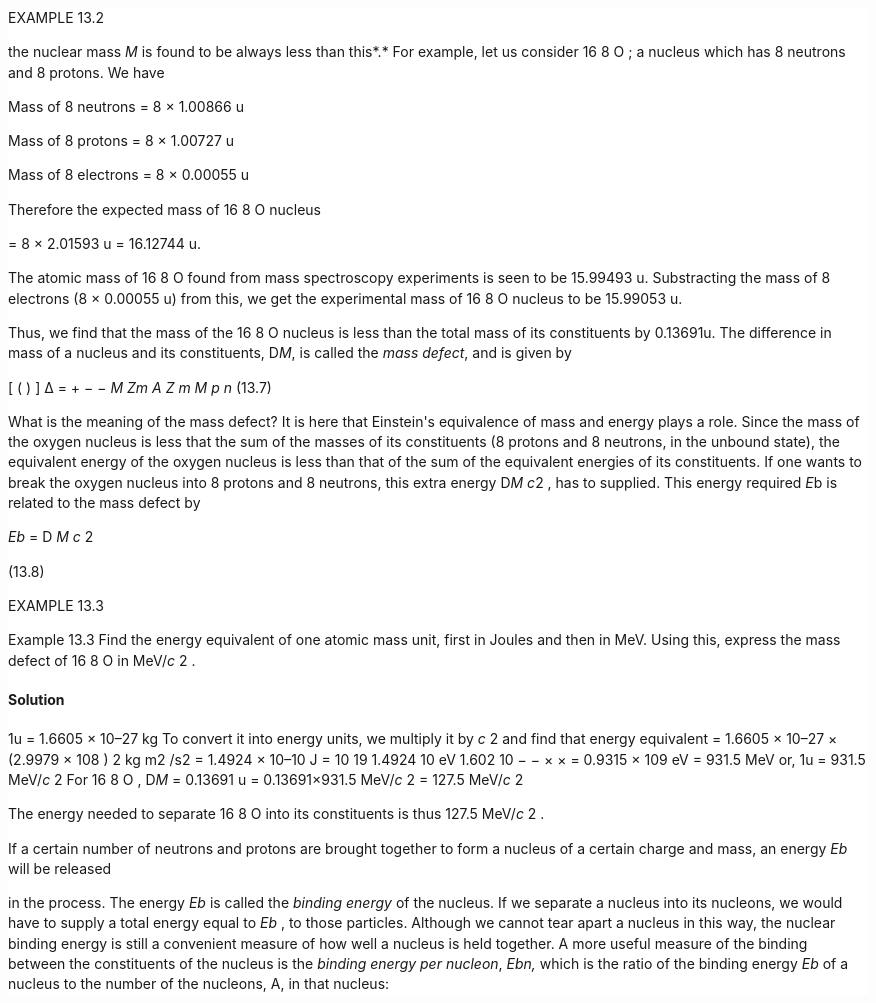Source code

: EXAMPLE 13.2

the nuclear mass *M* is found to be always less than this*.* For example, let us consider 16 8 O ; a nucleus which has 8 neutrons and 8 protons. We have

Mass of 8 neutrons = 8 × 1.00866 u

Mass of 8 protons = 8 × 1.00727 u

Mass of 8 electrons = 8 × 0.00055 u

Therefore the expected mass of 16 8 O nucleus

= 8 × 2.01593 u = 16.12744 u.

The atomic mass of 16 8 O found from mass spectroscopy experiments is seen to be 15.99493 u. Substracting the mass of 8 electrons (8 × 0.00055 u) from this, we get the experimental mass of 16 8 O nucleus to be 15.99053 u.

Thus, we find that the mass of the 16 8 O nucleus is less than the total mass of its constituents by 0.13691u. The difference in mass of a nucleus and its constituents, D*M*, is called the *mass defect*, and is given by

[ ( ) ] ∆ = + − − *M Zm A Z m M p n* (13.7)

What is the meaning of the mass defect? It is here that Einstein's equivalence of mass and energy plays a role. Since the mass of the oxygen nucleus is less that the sum of the masses of its constituents (8 protons and 8 neutrons, in the unbound state), the equivalent energy of the oxygen nucleus is less than that of the sum of the equivalent energies of its constituents. If one wants to break the oxygen nucleus into 8 protons and 8 neutrons, this extra energy D*M c*2 , has to supplied. This energy required *E*b is related to the mass defect by

*Eb* = D *M c* 2

(13.8)

EXAMPLE 13.3

Example 13.3 Find the energy equivalent of one atomic mass unit, first in Joules and then in MeV. Using this, express the mass defect of 16 8 O in MeV/*c* 2 .

#### Solution

1u = 1.6605 × 10–27 kg To convert it into energy units, we multiply it by *c* 2 and find that energy equivalent = 1.6605 × 10–27 × (2.9979 × 108 ) 2 kg m2 /s2 = 1.4924 × 10–10 J = 10 19 1.4924 10 eV 1.602 10 − − × × = 0.9315 × 109 eV = 931.5 MeV or, 1u = 931.5 MeV/*c* 2 For 16 8 O , D*M* = 0.13691 u = 0.13691×931.5 MeV/*c* 2 = 127.5 MeV/*c* 2

The energy needed to separate 16 8 O into its constituents is thus 127.5 MeV/*c* 2 .

If a certain number of neutrons and protons are brought together to form a nucleus of a certain charge and mass, an energy *Eb* will be released

in the process. The energy *Eb* is called the *binding energy* of the nucleus. If we separate a nucleus into its nucleons, we would have to supply a total energy equal to *Eb* , to those particles. Although we cannot tear apart a nucleus in this way, the nuclear binding energy is still a convenient measure of how well a nucleus is held together. A more useful measure of the binding between the constituents of the nucleus is the *binding energy per nucleon*, *Ebn,* which is the ratio of the binding energy *Eb* of a nucleus to the number of the nucleons, A, in that nucleus:
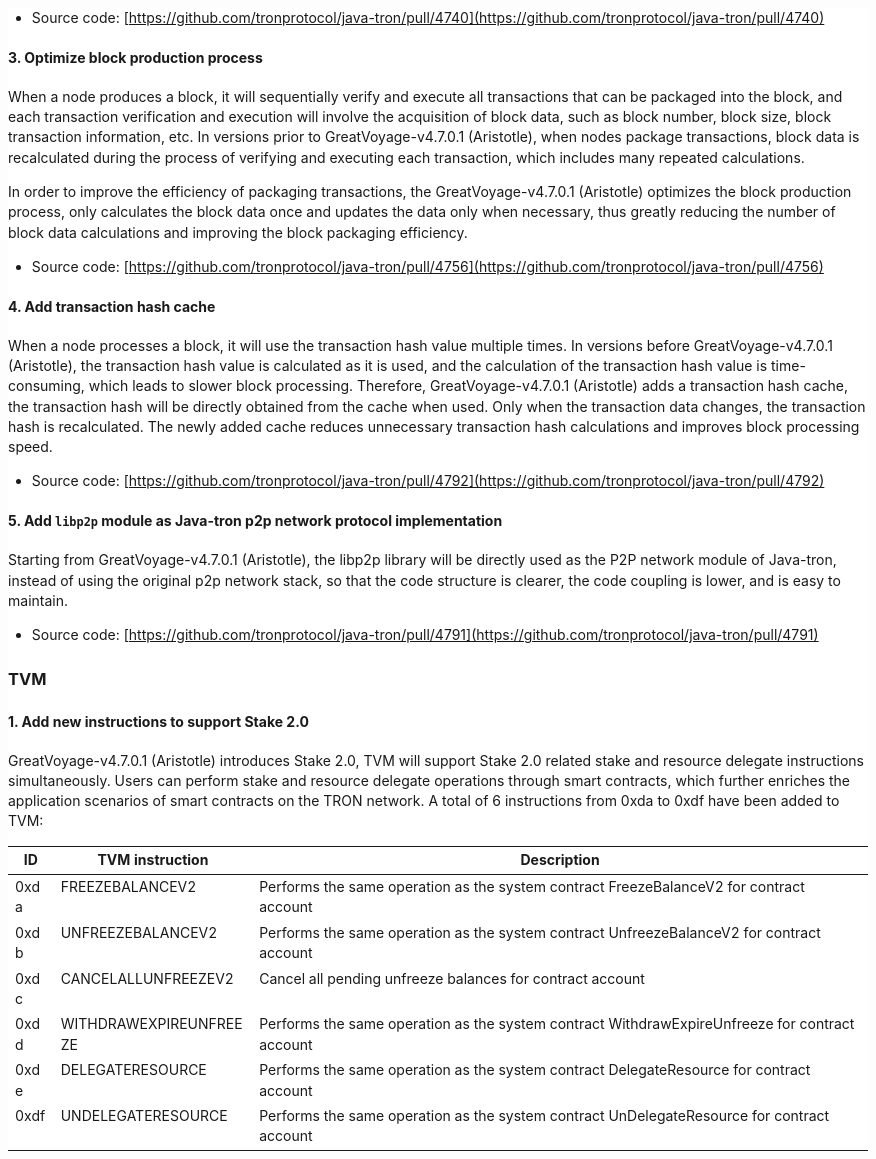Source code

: 

* Source code: [https://github.com/tronprotocol/java-tron/pull/4740](https://github.com/tronprotocol/java-tron/pull/4740) 

#### 3. Optimize block production process
When a node produces a block, it will sequentially verify and execute all transactions that can be packaged into the block, and each transaction verification and execution will involve the acquisition of block data, such as block number, block size, block transaction information, etc. In versions prior to GreatVoyage-v4.7.0.1 (Aristotle), when nodes package transactions, block data is recalculated during the process of verifying and executing each transaction, which includes many repeated calculations.

In order to improve the efficiency of packaging transactions, the GreatVoyage-v4.7.0.1 (Aristotle) optimizes the block production process, only calculates the block data once and updates the data only when necessary, thus greatly reducing the number of block data calculations and improving the block packaging efficiency.

* Source code: [https://github.com/tronprotocol/java-tron/pull/4756](https://github.com/tronprotocol/java-tron/pull/4756) 

#### 4. Add transaction hash cache
When a node processes a block, it will use the transaction hash value multiple times. In versions before GreatVoyage-v4.7.0.1 (Aristotle), the transaction hash value is calculated as it is used, and the calculation of the transaction hash value is time-consuming, which leads to slower block processing. Therefore, GreatVoyage-v4.7.0.1 (Aristotle) adds a transaction hash cache, the transaction hash will be directly obtained from the cache when used. Only when the transaction data changes, the transaction hash is recalculated. The newly added cache reduces unnecessary transaction hash calculations and improves block processing speed.

* Source code: [https://github.com/tronprotocol/java-tron/pull/4792](https://github.com/tronprotocol/java-tron/pull/4792)  

#### 5. Add `libp2p` module as Java-tron p2p network protocol implementation
Starting from GreatVoyage-v4.7.0.1 (Aristotle), the libp2p library will be directly used as the P2P network module of Java-tron, instead of using the original p2p network stack, so that the code structure is clearer, the code coupling is lower, and is easy to maintain.


* Source code: [https://github.com/tronprotocol/java-tron/pull/4791](https://github.com/tronprotocol/java-tron/pull/4791) 


### TVM
#### 1. Add new instructions to support Stake 2.0
GreatVoyage-v4.7.0.1 (Aristotle) introduces Stake 2.0, TVM will support Stake 2.0 related stake and resource delegate instructions simultaneously. Users can perform stake and resource delegate operations through smart contracts, which further enriches the application scenarios of smart contracts on the TRON network. A total of 6 instructions from 0xda to 0xdf have been added to TVM:

|  ID |  TVM instruction |  Description |
| -------- | -------- | -------- |
| 0xda     | FREEZEBALANCEV2     | Performs the same operation as the system contract FreezeBalanceV2 for contract account     |
| 0xdb     | UNFREEZEBALANCEV2     | Performs the same operation as the system contract UnfreezeBalanceV2 for contract account     |
| 0xdc     | CANCELALLUNFREEZEV2     | Cancel all pending unfreeze balances for contract account     |
| 0xdd     | WITHDRAWEXPIREUNFREEZE     | Performs the same operation as the system contract WithdrawExpireUnfreeze for contract account     |
| 0xde     | DELEGATERESOURCE     | Performs the same operation as the system contract DelegateResource for contract account     |
| 0xdf     | UNDELEGATERESOURCE     | Performs the same operation as the system contract UnDelegateResource for contract account     |
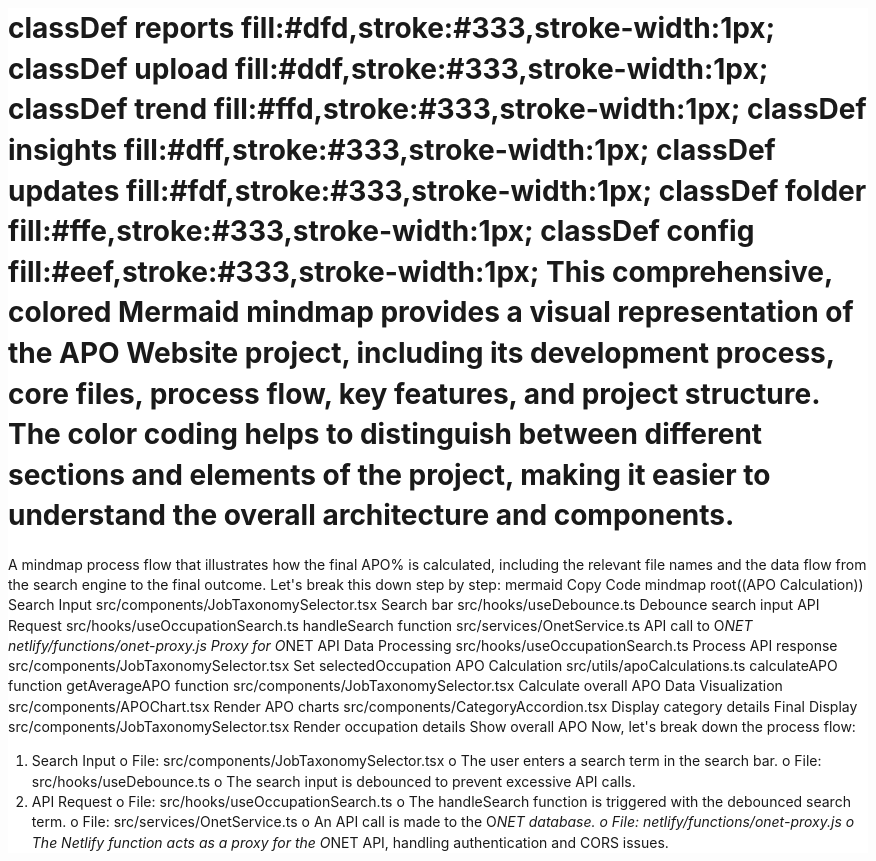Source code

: classDef reports fill:#dfd,stroke:#333,stroke-width:1px;
classDef upload fill:#ddf,stroke:#333,stroke-width:1px;
classDef trend fill:#ffd,stroke:#333,stroke-width:1px;
classDef insights fill:#dff,stroke:#333,stroke-width:1px;
classDef updates fill:#fdf,stroke:#333,stroke-width:1px;
classDef folder fill:#ffe,stroke:#333,stroke-width:1px;
classDef config fill:#eef,stroke:#333,stroke-width:1px;
This comprehensive, colored Mermaid mindmap provides a visual representation of the APO Website project, including its development process, core files, process flow, key features, and project structure. The color coding helps to distinguish between different sections and elements of the project, making it easier to understand the overall architecture and components.
=========================
A mindmap process flow that illustrates how the final APO% is calculated, including the relevant file names and the data flow from the search engine to the final outcome. Let's break this down step by step:
mermaid
Copy Code
mindmap
  root((APO Calculation))
    Search Input
      src/components/JobTaxonomySelector.tsx
        Search bar
      src/hooks/useDebounce.ts
        Debounce search input
    API Request
      src/hooks/useOccupationSearch.ts
        handleSearch function
      src/services/OnetService.ts
        API call to O*NET
      netlify/functions/onet-proxy.js
        Proxy for O*NET API
    Data Processing
      src/hooks/useOccupationSearch.ts
        Process API response
      src/components/JobTaxonomySelector.tsx
        Set selectedOccupation
    APO Calculation
      src/utils/apoCalculations.ts
        calculateAPO function
        getAverageAPO function
      src/components/JobTaxonomySelector.tsx
        Calculate overall APO
    Data Visualization
      src/components/APOChart.tsx
        Render APO charts
      src/components/CategoryAccordion.tsx
        Display category details
    Final Display
      src/components/JobTaxonomySelector.tsx
        Render occupation details
        Show overall APO
Now, let's break down the process flow:
1.	Search Input
o	File: src/components/JobTaxonomySelector.tsx
o	The user enters a search term in the search bar.
o	File: src/hooks/useDebounce.ts
o	The search input is debounced to prevent excessive API calls.
2.	API Request
o	File: src/hooks/useOccupationSearch.ts
o	The handleSearch function is triggered with the debounced search term.
o	File: src/services/OnetService.ts
o	An API call is made to the O*NET database.
o	File: netlify/functions/onet-proxy.js
o	The Netlify function acts as a proxy for the O*NET API, handling authentication and CORS issues.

==*==

### Task prompt:
Search the listing above for the string "break". Copy every line that contains it.

### The answer:
What is the meaning of the mass defect? It is here that Einstein's equivalence of mass and energy plays a role. Since the mass of the oxygen nucleus is less that the sum of the masses of its constituents (8 protons and 8 neutrons, in the unbound state), the equivalent energy of the oxygen nucleus is less than that of the sum of the equivalent energies of its constituents. If one wants to break the oxygen nucleus into 8 protons and 8 neutrons, this extra energy D*M c*2 , has to supplied. This energy required *E*b is related to the mass defect by
A mindmap process flow that illustrates how the final APO% is calculated, including the relevant file names and the data flow from the search engine to the final outcome. Let's break this down step by step:
Now, let's break down the process flow:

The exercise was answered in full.